Le texte de cette page a été corrigé et est conforme au fac-similé.
304
LES HABITS NOIRS

« Saladin mordait à cela et c’était la seule supériorité que son père eût gardée sur lui.

« Mais cet écrit n’est pas plus destiné à détailler les maladresses de Saladin et de Similor que les crimes des Habits Noirs, avec lesquels, au prix de mon aisance, je ne voudrais pas renouer mon ancienne connaissance ; je manie la plume pour être utile à notre fille d’adoption, et je veux m’étendre seulement sur ce qui la regarde.

« C’était, dès ce temps-là, un drôle de petit caractère, et des plus philosophes que moi n’auraient pas su le définir. On ne peut pas dire qu’elle était gaie, quoiqu’elle eût toujours son joli sourire sur les lèvres ; il y avait derrière ce sourire je ne sais quoi qui restait triste ou plutôt froid ; elle nous aimait bien à sa manière ; elle semblait contente de nos caresses, elle nous les rendait, mais froidement. Je cherche à dire ça comme c’était au juste : le froid ne se montrait pas, il se devinait.

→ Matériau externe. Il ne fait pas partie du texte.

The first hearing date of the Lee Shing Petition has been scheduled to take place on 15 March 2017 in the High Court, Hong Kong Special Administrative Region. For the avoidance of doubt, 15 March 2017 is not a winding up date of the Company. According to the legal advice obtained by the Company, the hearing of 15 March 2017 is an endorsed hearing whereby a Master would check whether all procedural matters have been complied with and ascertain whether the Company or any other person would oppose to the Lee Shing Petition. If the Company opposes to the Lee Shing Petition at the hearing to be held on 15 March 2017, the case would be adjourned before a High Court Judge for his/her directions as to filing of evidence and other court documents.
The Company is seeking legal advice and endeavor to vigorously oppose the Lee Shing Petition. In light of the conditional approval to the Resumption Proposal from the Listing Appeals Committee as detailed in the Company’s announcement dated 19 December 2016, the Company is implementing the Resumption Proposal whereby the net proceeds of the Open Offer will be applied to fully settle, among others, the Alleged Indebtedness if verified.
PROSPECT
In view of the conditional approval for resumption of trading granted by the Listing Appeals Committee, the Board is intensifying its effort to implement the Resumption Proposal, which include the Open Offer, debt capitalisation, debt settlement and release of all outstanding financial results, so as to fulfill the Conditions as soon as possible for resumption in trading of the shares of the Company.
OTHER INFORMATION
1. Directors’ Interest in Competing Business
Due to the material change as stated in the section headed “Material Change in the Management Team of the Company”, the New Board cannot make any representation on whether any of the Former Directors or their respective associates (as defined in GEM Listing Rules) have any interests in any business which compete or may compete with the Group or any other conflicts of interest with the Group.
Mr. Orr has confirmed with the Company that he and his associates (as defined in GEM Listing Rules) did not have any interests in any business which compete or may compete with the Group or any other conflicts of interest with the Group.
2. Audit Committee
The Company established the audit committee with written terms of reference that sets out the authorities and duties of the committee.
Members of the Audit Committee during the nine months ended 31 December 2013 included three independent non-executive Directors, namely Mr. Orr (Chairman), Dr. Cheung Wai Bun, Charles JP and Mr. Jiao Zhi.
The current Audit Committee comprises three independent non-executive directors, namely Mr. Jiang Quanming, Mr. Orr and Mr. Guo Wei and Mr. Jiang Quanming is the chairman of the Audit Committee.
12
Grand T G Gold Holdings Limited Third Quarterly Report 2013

« Moi et Amandine, il n’y a pas de choses qu’on n’ait faites pour deviner ce qu’il y avait dans ce petit cœur. Nous l’aimions si tendrement que l’idée qu’elle souffrait en dedans et qu’elle nous cachait sa peine serrait semblablement nos deux cœurs. Avait-elle des souvenirs ? les cachait-elle ? Ne pouvait-elle prendre en nous la confiance qu’il fallait pour nous dire son pauvre petit secret ?

« Ou bien, comme nous l’avions pensé si souvent, le coup qui l’avait séparée de sa famille laissait-il des traces dans son cerveau ? Il y avait des moments où son regard fixe semblait dire : « Je cherche au fond de ma mémoire vide et je n’y trouve rien. » C’était le plus souvent ainsi, quand elle se croyait seule et non observée ; d’autres fois, son grand œil bleu s’allumait tout à coup ; il semblait qu’elle allait renouer le fil rompu de ses souvenirs, et sa charmante figure prenait alors une expression de joie. « Mais tout cela s’évanouissait, ses yeux s’éteignaient ; elle redevenait pâle et les grandes boucles de ses cheveux blonds retombaient comme un voile sur sa figure qui ne disait plus rien.

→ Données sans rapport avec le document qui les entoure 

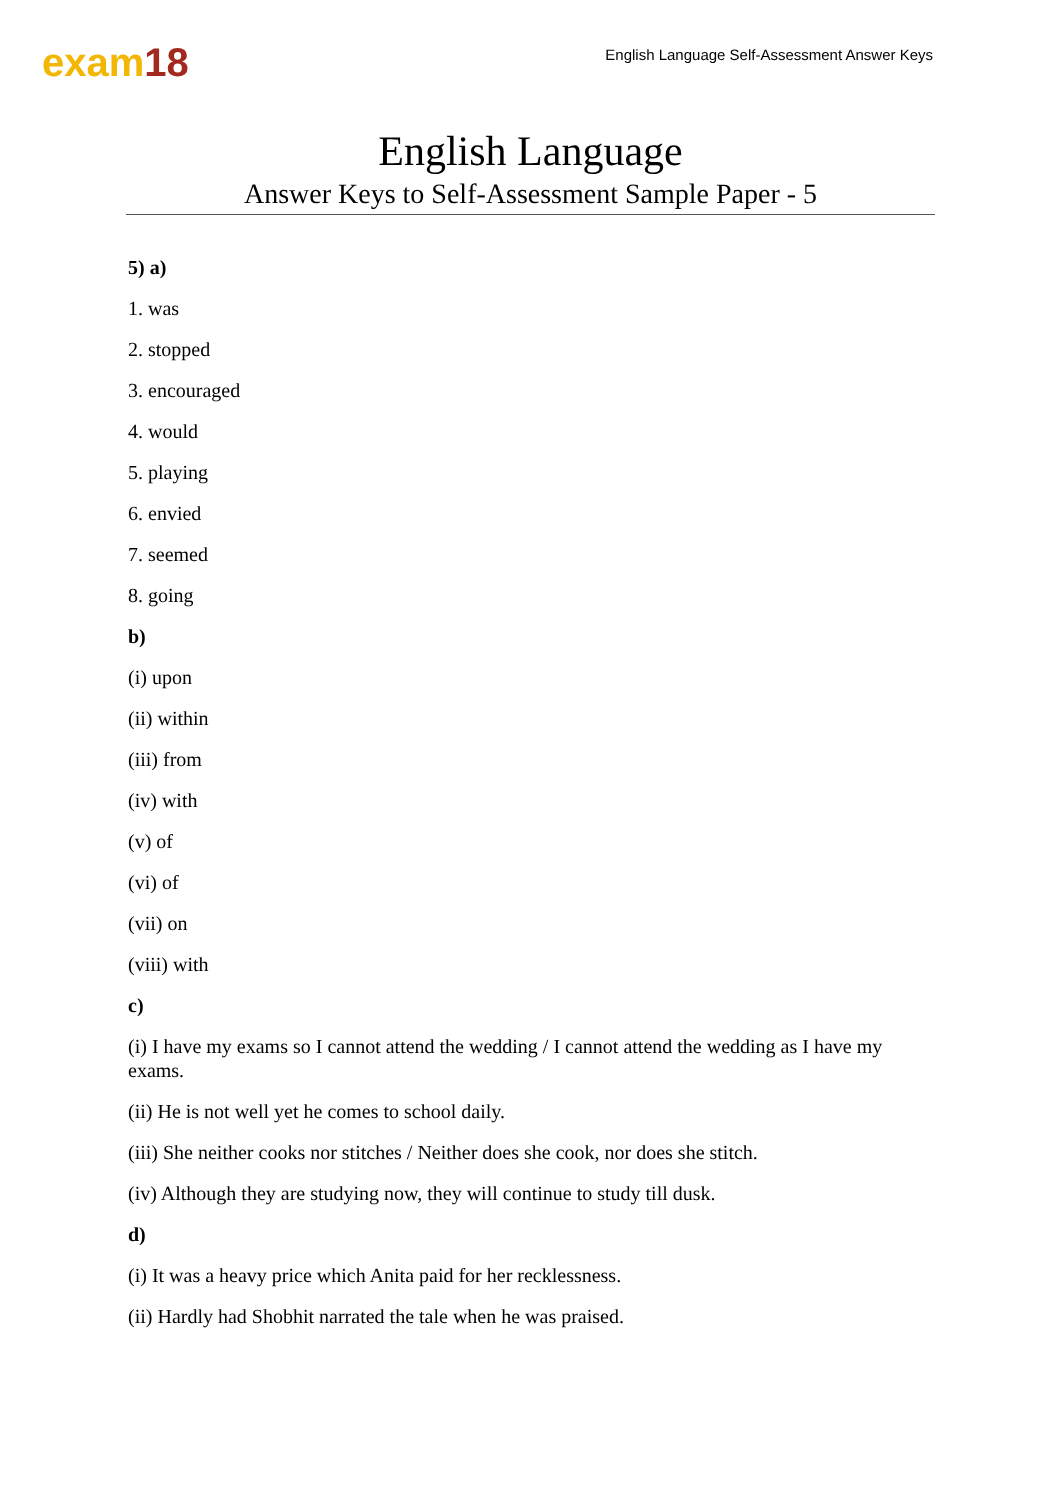exam18
English Language Self-Assessment Answer Keys
English Language
Answer Keys to Self-Assessment Sample Paper - 5
5) a)
1. was
2. stopped
3. encouraged
4. would
5. playing
6. envied
7. seemed
8. going
b)
(i) upon
(ii) within
(iii) from
(iv) with
(v) of
(vi) of
(vii) on
(viii) with
c)
(i) I have my exams so I cannot attend the wedding / I cannot attend the wedding as I have my exams.
(ii) He is not well yet he comes to school daily.
(iii) She neither cooks nor stitches / Neither does she cook, nor does she stitch.
(iv) Although they are studying now, they will continue to study till dusk.
d)
(i) It was a heavy price which Anita paid for her recklessness.
(ii) Hardly had Shobhit narrated the tale when he was praised.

« — Moi, répétait souvent Amandine, j’ai idée que la pauvre ange finira folle. Quelle malheur !

« En attendant, elle grandissait en bonne santé et en talents. Ils commençaient à nous l’envier en foire et, si nous eussions voulu nous en défaire, on en aurait eu déjà une jolie somme, car les calés de la partie nous croyaient encore pauvres, rapport au mauvais état de la baraque, et ne se gênaient pas pour nous faire des propositions.

« Mais sans parler des espérances qu’on avait fondées sur ses débuts comme danseuse de corde, moi et Amandine nous n’aurions pas voulu nous séparer d’elle pour des mille et des cents, et comme Saladin, qui nous l’avait apportée, était bien capable de nous la subtiliser, je lui dis, une fois pour toutes, en présence de son père et avec l’approbation de madame Canada :

« — Toi, quoique j’aie gardé à ton vis-à-vis la faiblesse d’un père nourricier, si tu t’avises d’y toucher, je t’écrase !

« À la baraque, ils connaissaient tous la douceur de mon caractère et ils savaient que, quand une fois je faisais une menace, c’était comme du papier timbré.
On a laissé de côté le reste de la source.